* [SUPPLIED INFORMATION]
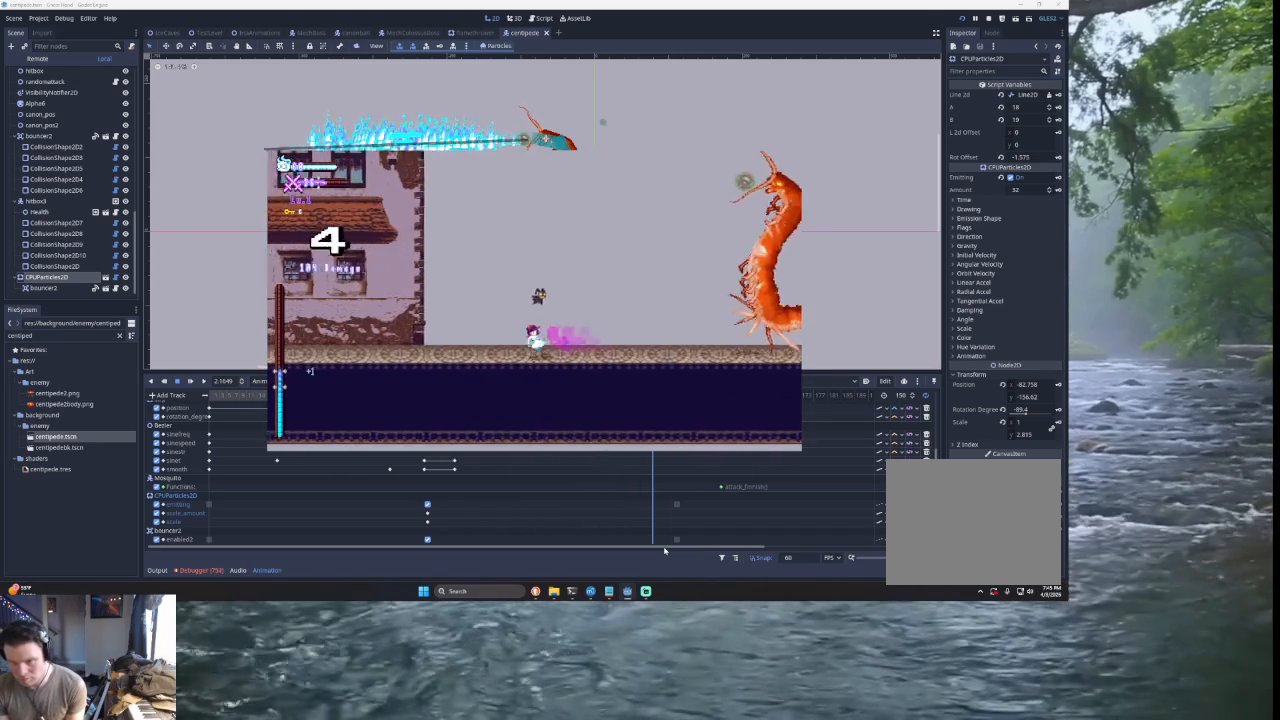
{"buttons": [], "left_stick": "center", "events": [[167, "L1", "up"], [233, "L1", "down"], [400, "L1", "up"]]}
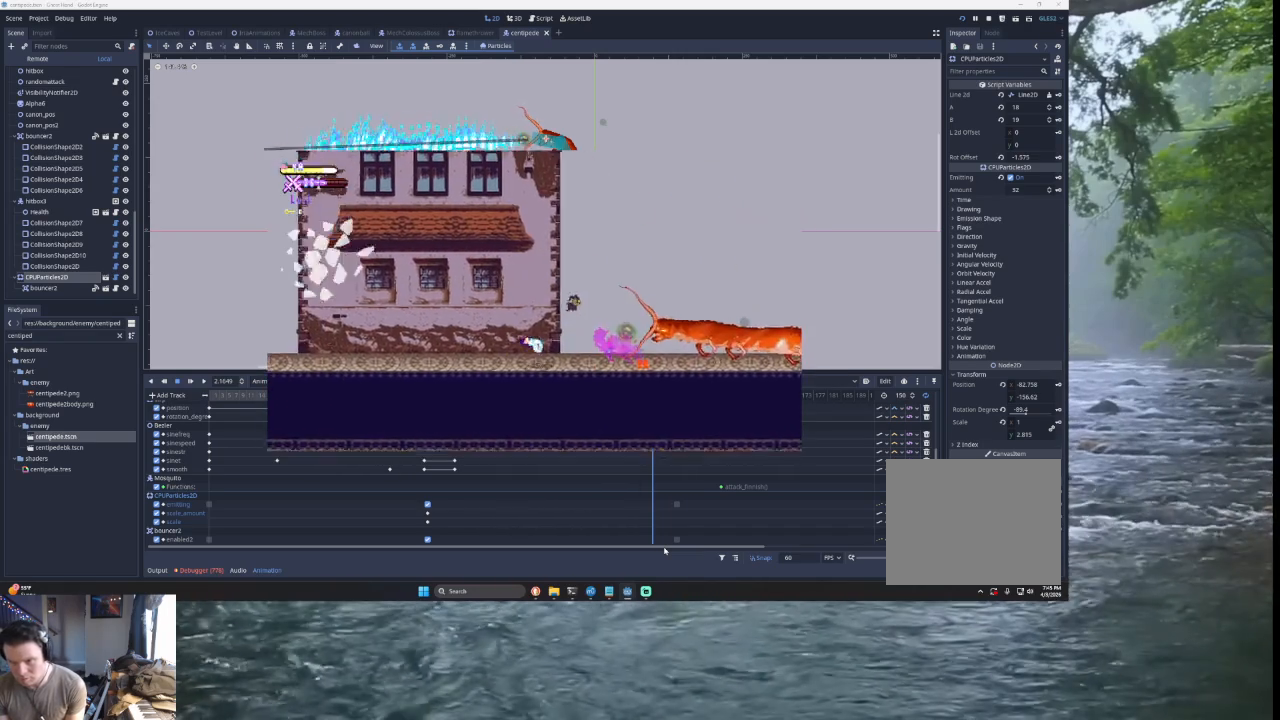
{"buttons": [], "left_stick": "right", "events": [[367, "left_stick", "right"]]}
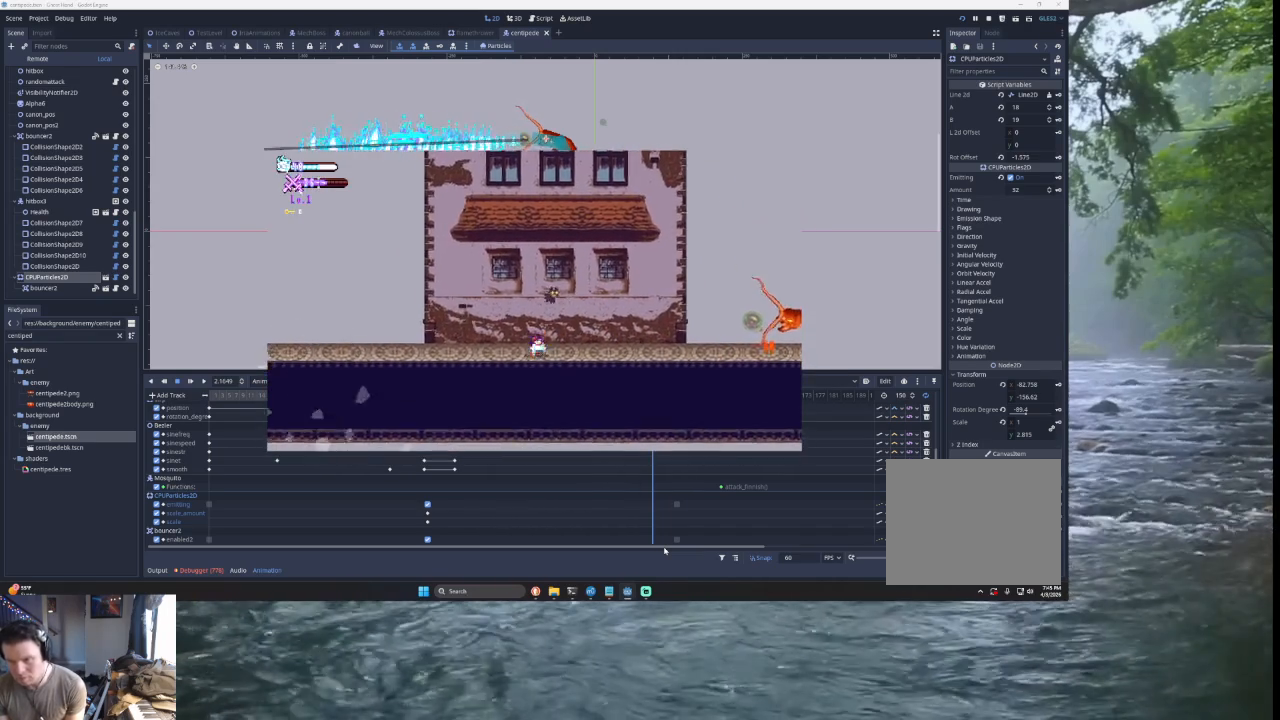
{"buttons": ["SQUARE"], "left_stick": "right", "events": [[167, "TRIANGLE", "down"], [367, "TRIANGLE", "up"], [467, "SQUARE", "down"]]}
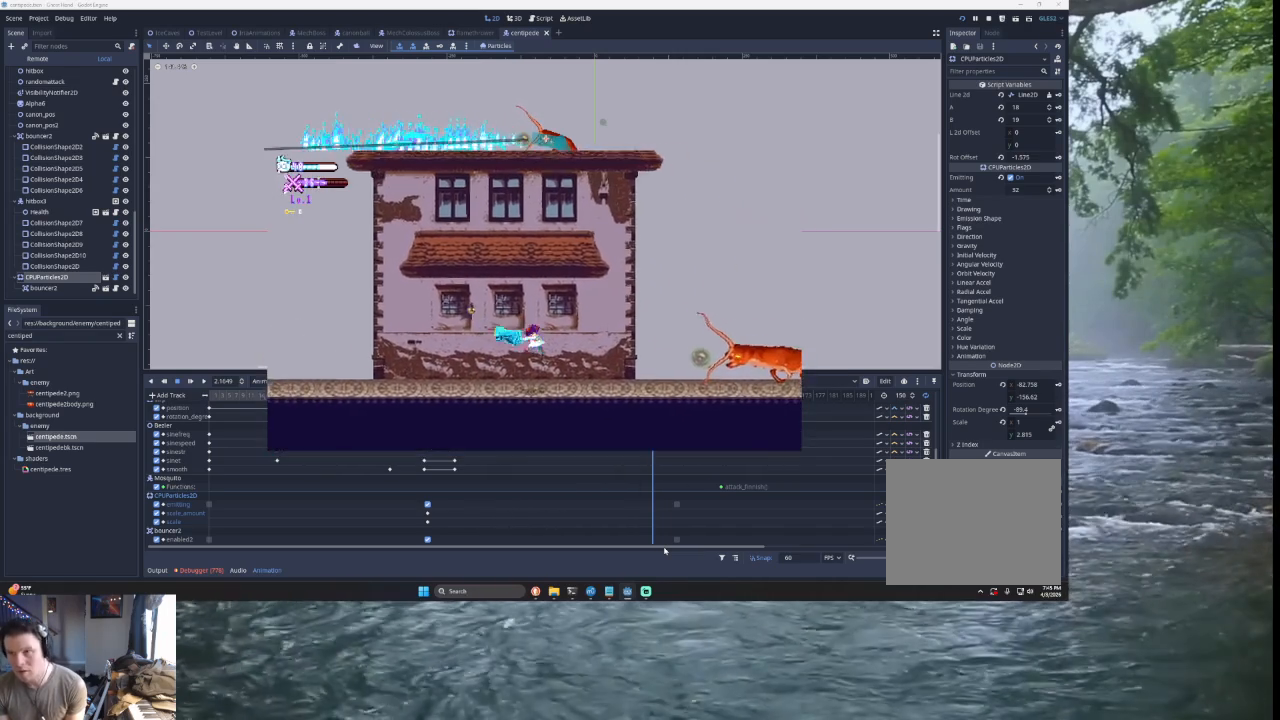
{"buttons": [], "left_stick": "right", "events": [[100, "SQUARE", "up"], [300, "TRIANGLE", "down"], [467, "TRIANGLE", "up"]]}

* [THE PROBLEM] Scanning the data above, copy out every line where "TRIANGLE" is found.

* [ANSWER FOR THE TASK]
{"buttons": ["SQUARE"], "left_stick": "right", "events": [[167, "TRIANGLE", "down"], [367, "TRIANGLE", "up"], [467, "SQUARE", "down"]]}
{"buttons": [], "left_stick": "right", "events": [[100, "SQUARE", "up"], [300, "TRIANGLE", "down"], [467, "TRIANGLE", "up"]]}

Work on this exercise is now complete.